-------- PASSAGE PROVIDED

American financial digital media company

MarketBeat is a South Dakota-based financial news blog.

The company compiles data sources and tracks analyst ratings from equities analysts in the United States, United Kingdom, and Canada. MarketBeat's website has information on analyst ratings, corporate buybacks, dividends, earnings, financials, insider trades, IPOs, SEC filings, and stock splits.

In 2020, BuzzFeed reported that MarketBeat had compensated the McGorty junk news websites for signups through its affiliate program.

== History ==
MarketBeat was founded by Matthew Paulson, a native of Mitchell, South Dakota. It was incorporated in 2011 under the name Analyst Ratings Network. The company's roots are traced to a personal finance blog called American Consumer News started by Paulson in 2006 in his college dorm at Dakota State University. It rebranded to MarketBeat in 2015.

----------------
-------- STUDY MATERIAL

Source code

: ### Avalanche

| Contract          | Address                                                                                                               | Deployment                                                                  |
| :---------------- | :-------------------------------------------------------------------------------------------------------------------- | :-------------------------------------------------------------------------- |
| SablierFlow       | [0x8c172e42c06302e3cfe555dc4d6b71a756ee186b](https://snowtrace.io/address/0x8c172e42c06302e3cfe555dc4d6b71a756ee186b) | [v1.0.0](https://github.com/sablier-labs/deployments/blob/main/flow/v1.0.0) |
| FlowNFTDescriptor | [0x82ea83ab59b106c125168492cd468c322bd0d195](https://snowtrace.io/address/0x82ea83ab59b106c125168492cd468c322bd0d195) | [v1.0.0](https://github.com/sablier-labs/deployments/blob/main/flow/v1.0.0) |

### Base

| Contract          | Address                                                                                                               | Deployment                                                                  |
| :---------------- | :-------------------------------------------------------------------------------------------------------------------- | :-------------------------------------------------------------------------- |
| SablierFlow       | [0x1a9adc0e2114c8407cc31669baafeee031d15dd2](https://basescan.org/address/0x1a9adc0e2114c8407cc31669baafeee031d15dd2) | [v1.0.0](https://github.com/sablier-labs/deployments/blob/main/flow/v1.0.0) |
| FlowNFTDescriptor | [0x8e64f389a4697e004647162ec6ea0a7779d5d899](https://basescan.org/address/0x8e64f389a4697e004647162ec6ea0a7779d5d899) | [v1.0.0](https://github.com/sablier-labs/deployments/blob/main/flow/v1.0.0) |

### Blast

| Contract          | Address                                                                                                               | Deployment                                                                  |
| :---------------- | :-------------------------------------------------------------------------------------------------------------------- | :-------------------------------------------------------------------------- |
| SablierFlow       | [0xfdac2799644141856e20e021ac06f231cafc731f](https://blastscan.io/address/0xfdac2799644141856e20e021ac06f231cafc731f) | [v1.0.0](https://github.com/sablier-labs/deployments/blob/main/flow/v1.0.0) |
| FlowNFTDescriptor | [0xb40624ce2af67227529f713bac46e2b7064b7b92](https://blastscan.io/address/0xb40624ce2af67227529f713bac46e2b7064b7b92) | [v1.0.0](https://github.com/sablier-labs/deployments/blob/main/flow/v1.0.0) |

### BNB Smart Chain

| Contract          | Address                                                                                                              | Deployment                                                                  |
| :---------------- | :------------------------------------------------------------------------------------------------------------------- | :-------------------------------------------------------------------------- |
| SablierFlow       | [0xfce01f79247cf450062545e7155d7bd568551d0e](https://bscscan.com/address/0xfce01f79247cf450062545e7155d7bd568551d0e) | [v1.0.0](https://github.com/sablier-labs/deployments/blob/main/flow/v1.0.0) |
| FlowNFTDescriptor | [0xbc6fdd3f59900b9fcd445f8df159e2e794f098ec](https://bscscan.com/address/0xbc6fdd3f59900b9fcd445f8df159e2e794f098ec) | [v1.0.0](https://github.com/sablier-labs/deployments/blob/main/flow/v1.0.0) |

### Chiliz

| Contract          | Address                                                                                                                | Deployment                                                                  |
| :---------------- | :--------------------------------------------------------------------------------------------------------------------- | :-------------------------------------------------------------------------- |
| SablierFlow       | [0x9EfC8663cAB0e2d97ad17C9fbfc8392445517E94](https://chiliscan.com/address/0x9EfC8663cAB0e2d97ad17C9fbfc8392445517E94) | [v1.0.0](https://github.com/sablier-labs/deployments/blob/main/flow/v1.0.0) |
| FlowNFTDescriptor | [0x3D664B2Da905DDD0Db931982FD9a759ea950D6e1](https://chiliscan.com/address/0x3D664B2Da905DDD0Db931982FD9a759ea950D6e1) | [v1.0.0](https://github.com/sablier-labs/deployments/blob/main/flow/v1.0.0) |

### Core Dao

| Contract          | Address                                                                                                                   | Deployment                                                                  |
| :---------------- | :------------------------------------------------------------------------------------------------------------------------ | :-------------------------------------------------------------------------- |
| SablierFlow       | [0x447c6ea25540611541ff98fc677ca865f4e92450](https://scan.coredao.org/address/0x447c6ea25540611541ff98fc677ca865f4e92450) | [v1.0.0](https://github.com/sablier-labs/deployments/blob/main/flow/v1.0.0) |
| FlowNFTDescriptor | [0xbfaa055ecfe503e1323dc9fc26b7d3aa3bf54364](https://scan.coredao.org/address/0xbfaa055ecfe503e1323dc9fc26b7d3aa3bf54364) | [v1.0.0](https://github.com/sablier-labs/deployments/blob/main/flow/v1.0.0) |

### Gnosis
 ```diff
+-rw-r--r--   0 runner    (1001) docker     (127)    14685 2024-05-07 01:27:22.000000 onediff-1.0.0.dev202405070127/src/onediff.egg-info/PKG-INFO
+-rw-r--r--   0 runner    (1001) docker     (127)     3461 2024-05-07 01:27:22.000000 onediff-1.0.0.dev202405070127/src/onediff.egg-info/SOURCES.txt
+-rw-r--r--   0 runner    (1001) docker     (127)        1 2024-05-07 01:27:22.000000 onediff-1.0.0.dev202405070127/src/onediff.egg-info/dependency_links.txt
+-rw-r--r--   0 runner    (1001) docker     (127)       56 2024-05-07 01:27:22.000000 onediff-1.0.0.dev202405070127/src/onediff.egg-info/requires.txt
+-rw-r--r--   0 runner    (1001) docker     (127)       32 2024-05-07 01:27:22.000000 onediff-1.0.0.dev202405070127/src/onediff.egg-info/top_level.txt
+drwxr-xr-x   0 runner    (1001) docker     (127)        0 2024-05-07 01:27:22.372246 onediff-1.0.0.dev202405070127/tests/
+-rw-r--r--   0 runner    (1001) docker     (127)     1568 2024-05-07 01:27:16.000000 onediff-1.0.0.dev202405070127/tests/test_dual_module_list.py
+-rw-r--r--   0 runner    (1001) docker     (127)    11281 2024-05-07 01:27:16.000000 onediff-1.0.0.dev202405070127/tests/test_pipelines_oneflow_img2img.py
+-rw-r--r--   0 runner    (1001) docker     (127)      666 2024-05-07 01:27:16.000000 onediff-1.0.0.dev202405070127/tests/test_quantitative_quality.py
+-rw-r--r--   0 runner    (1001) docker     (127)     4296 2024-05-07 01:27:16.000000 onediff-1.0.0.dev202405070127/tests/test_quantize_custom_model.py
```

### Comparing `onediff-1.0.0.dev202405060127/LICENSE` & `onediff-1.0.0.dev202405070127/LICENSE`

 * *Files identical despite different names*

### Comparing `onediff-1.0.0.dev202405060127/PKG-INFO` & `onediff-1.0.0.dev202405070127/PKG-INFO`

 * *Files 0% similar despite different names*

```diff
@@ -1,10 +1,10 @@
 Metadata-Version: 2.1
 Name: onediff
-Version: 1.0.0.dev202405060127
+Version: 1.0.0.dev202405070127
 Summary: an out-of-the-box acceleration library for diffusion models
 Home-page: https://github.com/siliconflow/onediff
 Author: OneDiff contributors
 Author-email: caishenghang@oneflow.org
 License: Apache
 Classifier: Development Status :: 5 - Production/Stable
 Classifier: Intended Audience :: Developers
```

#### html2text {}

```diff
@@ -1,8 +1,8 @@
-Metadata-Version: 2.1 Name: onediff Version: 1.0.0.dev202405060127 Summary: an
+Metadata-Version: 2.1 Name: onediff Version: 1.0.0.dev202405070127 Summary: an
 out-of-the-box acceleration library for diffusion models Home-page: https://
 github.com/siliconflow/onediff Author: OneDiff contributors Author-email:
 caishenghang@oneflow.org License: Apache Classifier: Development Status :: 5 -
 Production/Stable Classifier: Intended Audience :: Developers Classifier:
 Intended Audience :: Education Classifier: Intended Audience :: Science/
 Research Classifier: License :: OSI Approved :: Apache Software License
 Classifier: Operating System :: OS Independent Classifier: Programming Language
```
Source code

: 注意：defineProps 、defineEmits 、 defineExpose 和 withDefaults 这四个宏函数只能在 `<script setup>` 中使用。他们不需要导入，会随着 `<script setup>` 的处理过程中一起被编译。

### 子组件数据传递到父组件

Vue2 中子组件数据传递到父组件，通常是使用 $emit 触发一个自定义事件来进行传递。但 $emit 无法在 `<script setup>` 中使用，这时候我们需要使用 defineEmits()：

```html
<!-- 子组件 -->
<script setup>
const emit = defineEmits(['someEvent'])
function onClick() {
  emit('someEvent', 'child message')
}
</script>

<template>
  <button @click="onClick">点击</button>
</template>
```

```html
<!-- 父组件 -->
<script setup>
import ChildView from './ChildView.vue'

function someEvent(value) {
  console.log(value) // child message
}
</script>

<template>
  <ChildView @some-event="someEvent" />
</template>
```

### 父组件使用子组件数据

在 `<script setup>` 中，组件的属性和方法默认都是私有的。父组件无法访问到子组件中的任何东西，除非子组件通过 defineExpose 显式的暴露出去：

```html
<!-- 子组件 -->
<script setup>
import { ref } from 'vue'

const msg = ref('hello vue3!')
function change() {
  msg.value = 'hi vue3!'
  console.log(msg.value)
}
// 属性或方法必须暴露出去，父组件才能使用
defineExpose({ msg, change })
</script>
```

----------------

> _TASK ITEM 1_:
Write out the part of the passage about MarketBeat that opens with the words containing "The company compiles" and closes with "MarketBeat in 2015.", copying it word for word.
> _TASK ITEM 2_:
Answer these questions using the passage about MarketBeat:
(a) In which state is MarketBeat based?
(b) Under what name was the company incorporated in 2011?
(c) In what year did it rebrand to MarketBeat?
> _TASK ITEM 3_:
Continue the passage about MarketBeat from its last sentence onward.

> _WRITTEN RESPONSE 1_:
The company compiles data sources and tracks analyst ratings from equities analysts in the United States, United Kingdom, and Canada. MarketBeat's website has information on analyst ratings, corporate buybacks, dividends, earnings, financials, insider trades, IPOs, SEC filings, and stock splits.

In 2020, BuzzFeed reported that MarketBeat had compensated the McGorty junk news websites for signups through its affiliate program.

== History ==
MarketBeat was founded by Matthew Paulson, a native of Mitchell, South Dakota. It was incorporated in 2011 under the name Analyst Ratings Network. The company's roots are traced to a personal finance blog called American Consumer News started by Paulson in 2006 in his college dorm at Dakota State University. It rebranded to MarketBeat in 2015.

> _WRITTEN RESPONSE 2_:
(a) South Dakota
(b) Analyst Ratings Network
(c) 2015

> _WRITTEN RESPONSE 3_:
The company has achieved rapid growth, with Paulson claiming a profit margin of up to 85%, fueling growth. Services include newsletters, a daily analysis of stock market data, and premium research tools. The company offers a personalized dashboard allowing subscribers to track their investments' related data. It includes access to stock ratings and calls from 300,000 analysts. In 2019, the company claimed to have over one million subscribers to its email newsletters and over 5,000 members paying for premium access.

In 2020, MarketBeat was included in the Inc. 5000 list of fastest-growing private companies in America. It also opened a physical office in a shift after previously being focused on remote work. The company again made the Inc. 5000 list in 2023 and its Midwest regionals, marking its 8th consecutive year on the Inc. 5000 list and fourth consecutive year on the Midwest list.